To list availiable commands :
sp --help
To view help for any command :
sp <command> --help
Currently availiable subcommands :
- append
- decode
- encode
- enum
- hash
- hide
- lower
- prepend
- remove
- replace
- reverse
- show
- split
- strip
- upper
- wrap
## How it works
The way this tool works can be split in two distinct operations:
- STDIN shaping (represented by the global options)
- Mapping (represented by the command specific options)
### STDIN shaping
The purpose of this step is mainly, to determine how the STDIN should be split and reassambled.
The STDIN is read by the tool as one whole string block. It is then split into a list of elements. The default separator is the line feed "\n" to read the standard input line by line, but you can use custom separators with the --sep global option (usable multiple times if more than one separator is needed).
This step is done before calling the subcommand, and this is why it is represented by the global options which are common to all subcommands.
### Mapping
At this point, the standard input has been split into distinct elements.
The process of mapping is simply to process every element with the subcommand. This is where subcommand specific options take place.
### Detailed steps
The whole process actually takes 7 steps.

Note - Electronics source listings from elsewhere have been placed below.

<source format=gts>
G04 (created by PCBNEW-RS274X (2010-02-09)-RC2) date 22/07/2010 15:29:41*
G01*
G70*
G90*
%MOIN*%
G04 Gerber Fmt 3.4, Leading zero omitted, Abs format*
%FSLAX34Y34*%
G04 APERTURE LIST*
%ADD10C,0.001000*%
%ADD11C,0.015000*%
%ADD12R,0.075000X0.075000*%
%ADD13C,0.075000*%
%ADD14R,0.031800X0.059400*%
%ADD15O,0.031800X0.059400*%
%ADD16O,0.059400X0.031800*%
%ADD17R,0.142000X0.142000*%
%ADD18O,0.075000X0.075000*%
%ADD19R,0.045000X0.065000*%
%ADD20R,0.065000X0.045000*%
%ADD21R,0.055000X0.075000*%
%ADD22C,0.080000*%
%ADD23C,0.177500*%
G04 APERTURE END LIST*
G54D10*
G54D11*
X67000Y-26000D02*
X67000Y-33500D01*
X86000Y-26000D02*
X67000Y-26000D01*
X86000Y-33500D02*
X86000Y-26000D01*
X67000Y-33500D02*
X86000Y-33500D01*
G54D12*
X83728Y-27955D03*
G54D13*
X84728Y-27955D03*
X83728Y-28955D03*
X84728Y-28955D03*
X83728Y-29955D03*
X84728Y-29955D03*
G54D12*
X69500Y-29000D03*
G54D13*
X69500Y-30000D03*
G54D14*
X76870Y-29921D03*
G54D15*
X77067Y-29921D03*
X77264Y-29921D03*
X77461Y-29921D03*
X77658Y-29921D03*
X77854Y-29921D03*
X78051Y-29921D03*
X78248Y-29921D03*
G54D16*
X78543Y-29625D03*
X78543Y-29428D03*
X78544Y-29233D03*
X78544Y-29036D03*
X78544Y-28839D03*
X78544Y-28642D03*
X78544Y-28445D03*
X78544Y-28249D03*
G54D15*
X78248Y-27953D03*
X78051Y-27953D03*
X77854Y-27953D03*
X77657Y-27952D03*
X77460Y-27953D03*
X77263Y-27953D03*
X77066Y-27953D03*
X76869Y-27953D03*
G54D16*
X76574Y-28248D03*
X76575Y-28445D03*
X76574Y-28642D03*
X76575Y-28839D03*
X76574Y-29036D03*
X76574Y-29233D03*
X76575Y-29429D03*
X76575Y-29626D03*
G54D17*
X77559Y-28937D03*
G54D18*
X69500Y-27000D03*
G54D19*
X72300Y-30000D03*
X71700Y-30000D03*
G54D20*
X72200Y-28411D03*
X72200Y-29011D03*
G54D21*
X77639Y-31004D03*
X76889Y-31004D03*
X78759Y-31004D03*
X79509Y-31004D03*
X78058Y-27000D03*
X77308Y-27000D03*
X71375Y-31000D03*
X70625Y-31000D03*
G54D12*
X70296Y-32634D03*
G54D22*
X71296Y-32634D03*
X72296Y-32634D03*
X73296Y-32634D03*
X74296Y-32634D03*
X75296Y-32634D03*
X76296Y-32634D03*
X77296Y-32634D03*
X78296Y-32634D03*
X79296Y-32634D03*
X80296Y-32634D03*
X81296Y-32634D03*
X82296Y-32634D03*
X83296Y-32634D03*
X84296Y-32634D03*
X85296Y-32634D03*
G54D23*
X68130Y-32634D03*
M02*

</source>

Let's say you pipe the content of file.txt to the stdin_processor.
The tool now recieves the content as one whole string block.
- Step 1 : SPLIT
The first step is to split the STDIN string block into different elements. By default, lines, using the line feed "\n" as a separator.

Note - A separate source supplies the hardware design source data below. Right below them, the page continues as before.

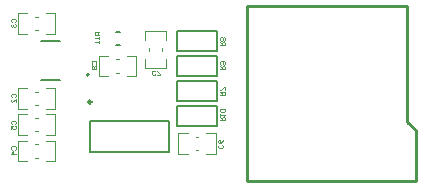
<source format=gbo>
G04*
G04 #@! TF.GenerationSoftware,Altium Limited,Altium Designer,20.0.2 (26)*
G04*
G04 Layer_Color=32896*
%FSLAX25Y25*%
%MOIN*%
G70*
G01*
G75*
%ADD10C,0.00787*%
%ADD11C,0.00984*%
%ADD15C,0.00394*%
%ADD59C,0.01000*%
D10*
X394388Y311433D02*
G03*
X394388Y311433I-394J0D01*
G01*
X378483Y309504D02*
X384782D01*
X378483Y322496D02*
X384782D01*
X403610Y321374D02*
X404791D01*
X403610Y325705D02*
X404791D01*
X394760Y295835D02*
X421138D01*
X394760Y285598D02*
X421138D01*
X394760D02*
Y295835D01*
X421138Y285598D02*
Y295835D01*
X423709Y294255D02*
Y301144D01*
Y294255D02*
X437291D01*
Y301144D01*
X423709D02*
X437291D01*
X423709Y310921D02*
Y317811D01*
Y310921D02*
X437291D01*
Y317811D01*
X423709D02*
X437291D01*
X423709Y302588D02*
Y309478D01*
Y302588D02*
X437291D01*
Y309478D01*
X423709D02*
X437291D01*
X423709Y319255D02*
Y326144D01*
Y319255D02*
X437291D01*
Y326144D01*
X423709D02*
X437291D01*
D11*
X395252Y302331D02*
G03*
X395252Y302331I-492J0D01*
G01*
D15*
X376606Y301236D02*
X377394D01*
X376606Y305764D02*
X377394D01*
X383201Y300055D02*
Y306945D01*
X370799Y300055D02*
Y306945D01*
Y300055D02*
X373900D01*
X380100D02*
X383201D01*
X370799Y306945D02*
X373900D01*
X380100D02*
X383201D01*
X376606Y330764D02*
X377394D01*
X376606Y326236D02*
X377394D01*
X370799Y325055D02*
Y331945D01*
X383201Y325055D02*
Y331945D01*
X380100D02*
X383201D01*
X370799D02*
X373900D01*
X380100Y325055D02*
X383201D01*
X370799D02*
X373900D01*
X376606Y292486D02*
X377394D01*
X376606Y297014D02*
X377394D01*
X383201Y291305D02*
Y298195D01*
X370799Y291305D02*
Y298195D01*
Y291305D02*
X373900D01*
X380100D02*
X383201D01*
X370799Y298195D02*
X373900D01*
X380100D02*
X383201D01*
X370799Y282555D02*
X373900D01*
X380100D02*
X383201D01*
X370799Y289445D02*
X373900D01*
X380100D02*
X383201D01*
Y282555D02*
Y289445D01*
X370799Y282555D02*
Y289445D01*
X376606Y283736D02*
X377394D01*
X376606Y288264D02*
X377394D01*
X407049Y317779D02*
X410150D01*
X397748D02*
X400848D01*
X407049Y310890D02*
X410150D01*
X397748D02*
X400848D01*
X397748D02*
Y317779D01*
X410150Y310890D02*
Y317779D01*
X403555Y316598D02*
X404343D01*
X403555Y312071D02*
X404343D01*
X420028Y313598D02*
Y316699D01*
Y322900D02*
Y326000D01*
X413138Y313598D02*
Y316699D01*
Y322900D02*
Y326000D01*
X420028D01*
X413138Y313598D02*
X420028D01*
X418847Y319406D02*
Y320193D01*
X414319Y319406D02*
Y320193D01*
X433600Y291945D02*
X436701D01*
X424299D02*
X427400D01*
X433600Y285055D02*
X436701D01*
X424299D02*
X427400D01*
X424299D02*
Y291945D01*
X436701Y285055D02*
Y291945D01*
X430106Y290764D02*
X430894D01*
X430106Y286236D02*
X430894D01*
X438812Y288050D02*
X439074Y287787D01*
Y287262D01*
X438812Y287000D01*
X437762D01*
X437500Y287262D01*
Y287787D01*
X437762Y288050D01*
X439074Y289624D02*
X438812Y289099D01*
X438287Y288574D01*
X437762D01*
X437500Y288837D01*
Y289361D01*
X437762Y289624D01*
X438025D01*
X438287Y289361D01*
Y288574D01*
X397953Y325539D02*
X396378D01*
Y324752D01*
X396641Y324490D01*
X397166D01*
X397428Y324752D01*
Y325539D01*
Y325015D02*
X397953Y324490D01*
Y323965D02*
Y323440D01*
Y323703D01*
X396378D01*
X396641Y323965D01*
X397953Y322653D02*
Y322128D01*
Y322391D01*
X396378D01*
X396641Y322653D01*
X438260Y296199D02*
X439834D01*
Y296987D01*
X439572Y297249D01*
X439047D01*
X438785Y296987D01*
Y296199D01*
Y296724D02*
X438260Y297249D01*
Y297774D02*
Y298299D01*
Y298036D01*
X439834D01*
X439572Y297774D01*
Y299086D02*
X439834Y299348D01*
Y299873D01*
X439572Y300135D01*
X438522D01*
X438260Y299873D01*
Y299348D01*
X438522Y299086D01*
X439572D01*
X438260Y313199D02*
X439834D01*
Y313987D01*
X439572Y314249D01*
X439047D01*
X438785Y313987D01*
Y313199D01*
Y313724D02*
X438260Y314249D01*
X438522Y314774D02*
X438260Y315036D01*
Y315561D01*
X438522Y315823D01*
X439572D01*
X439834Y315561D01*
Y315036D01*
X439572Y314774D01*
X439309D01*
X439047Y315036D01*
Y315823D01*
X438260Y321199D02*
X439834D01*
Y321987D01*
X439572Y322249D01*
X439047D01*
X438785Y321987D01*
Y321199D01*
Y321724D02*
X438260Y322249D01*
X439572Y322774D02*
X439834Y323036D01*
Y323561D01*
X439572Y323823D01*
X439309D01*
X439047Y323561D01*
X438785Y323823D01*
X438522D01*
X438260Y323561D01*
Y323036D01*
X438522Y322774D01*
X438785D01*
X439047Y323036D01*
X439309Y322774D01*
X439572D01*
X439047Y323036D02*
Y323561D01*
X438260Y304699D02*
X439834D01*
Y305487D01*
X439572Y305749D01*
X439047D01*
X438785Y305487D01*
Y304699D01*
Y305224D02*
X438260Y305749D01*
X439834Y306274D02*
Y307323D01*
X439572D01*
X438522Y306274D01*
X438260D01*
X395637Y314785D02*
X395375Y315048D01*
Y315572D01*
X395637Y315835D01*
X396687D01*
X396949Y315572D01*
Y315048D01*
X396687Y314785D01*
X395637Y314260D02*
X395375Y313998D01*
Y313473D01*
X395637Y313211D01*
X395899D01*
X396162Y313473D01*
X396424Y313211D01*
X396687D01*
X396949Y313473D01*
Y313998D01*
X396687Y314260D01*
X396424D01*
X396162Y313998D01*
X395899Y314260D01*
X395637D01*
X396162Y313998D02*
Y313473D01*
X416632Y311487D02*
X416370Y311225D01*
X415845D01*
X415583Y311487D01*
Y312537D01*
X415845Y312799D01*
X416370D01*
X416632Y312537D01*
X417157Y311225D02*
X418207D01*
Y311487D01*
X417157Y312537D01*
Y312799D01*
X368688Y294951D02*
X368426Y295213D01*
Y295738D01*
X368688Y296000D01*
X369738D01*
X370000Y295738D01*
Y295213D01*
X369738Y294951D01*
X368426Y293376D02*
Y294426D01*
X369213D01*
X368951Y293901D01*
Y293639D01*
X369213Y293376D01*
X369738D01*
X370000Y293639D01*
Y294163D01*
X369738Y294426D01*
X368688Y286451D02*
X368426Y286713D01*
Y287238D01*
X368688Y287500D01*
X369738D01*
X370000Y287238D01*
Y286713D01*
X369738Y286451D01*
X370000Y285139D02*
X368426D01*
X369213Y285926D01*
Y284876D01*
X368660Y328931D02*
X368398Y329193D01*
Y329718D01*
X368660Y329980D01*
X369710D01*
X369972Y329718D01*
Y329193D01*
X369710Y328931D01*
X368660Y328406D02*
X368398Y328144D01*
Y327619D01*
X368660Y327357D01*
X368923D01*
X369185Y327619D01*
Y327881D01*
Y327619D01*
X369448Y327357D01*
X369710D01*
X369972Y327619D01*
Y328144D01*
X369710Y328406D01*
X368660Y303931D02*
X368398Y304193D01*
Y304718D01*
X368660Y304980D01*
X369710D01*
X369972Y304718D01*
Y304193D01*
X369710Y303931D01*
X369972Y302357D02*
Y303406D01*
X368923Y302357D01*
X368660D01*
X368398Y302619D01*
Y303144D01*
X368660Y303406D01*
D59*
X447252Y275972D02*
X503453D01*
X447252Y334437D02*
X500598D01*
Y295756D02*
X503453Y292902D01*
Y275972D02*
Y292902D01*
X500598Y295756D02*
Y334437D01*
X447252Y275972D02*
Y334437D01*
M02*

</source>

Multiple separators can be used.
cat file.txt | sp <command> --sep \\n --sep '\t' --sep ' '
- Step 2 : GROUP
The second step is to group elements if needed. Let's say you wanted the tool to read the file two lines by two lines, you can use the --group-by global option for that :
The STDIN in now split into a list of elements, each one represented by two lines of the file.
If needed, you can also specify how thoses two lines should be joined together with the --group-join option (the default being a simple space character).
![--group-by example](/usage_examples/credentials.png)
- Step 3 : FLAG MATCHING ELEMENTS
Sometimes you might not want to process all the elements, but just those that match a certain condition (regular expression). If that is needed, you can also specify if you want to keep or not the elements that did not match with the --keep global option (default is to keep except for show command).
cat file.txt | sp <command> --where <regex>
The third step adds to each element with a "match" and "keep" flag, so the mapping step knows what to to with it.
This is technically done by converting an element, which at this point is a string, to a dictionnary with keys "match":bool, "keep":bool, "value":string value of the element
For extra specificity, you can also only target individual or ranges of elements in the ones that matched. You can use the --index global option, that reads python slicing patterns (without the brackets), comma separated.
a[start:stop] # items start through stop-1
a[start:] # items start through the rest of the array
a[:stop] # items from the beginning through stop-1
a[:] # a copy of the whole array
If for exemple you want to process only the first (0), and the two last elements(-2:) that matched :
cat file.txt | sp <command> --where <regex> -i 0,-2:
![--where <regex> --index <slincing_pattern>](/usage_examples/__where__index.png)
- Step 4 : MAPPING
**The mapping step is where the subcommand and its specific options takes place.**
For each element of STDIN, **if** the **MATCH** flag is **True**, return the subcommand **processed value** of the element
For each element of STDIN, **if** the **MATCH** flag is **False**, **if** the **KEEP** flag is **True**, the the **unchanged value** of the element is returned
**else** the element is **not kept**
- Step 5: REMOVING DUPLICATES
The purpose of this step is simply to remove duplicate values from the element list. This is specified with the --unique global option, default being to not remove duplicates.
cat file.txt | sp <command> -u
- Step 6: SORT
In case the output needs to be sorted, it is done in the step 7.
You can sort the element list in the order you want passing a pattern to the --sort global option.
If a more specific sorting is needed, you can use the --sort-key <regex> global option. This will sort the list, depending on what was the matched the regex for each element
cat file.txt | sp <command> --sort 'Aa0!' --sort-key <regex>
- Step 7 : JOIN
The last and final step is to join the list of elements.
The joinder can be provided with the --join global option, the default being a line feed "\n", to print each element in a new line.
cat file.txt | sp <command> -j '; '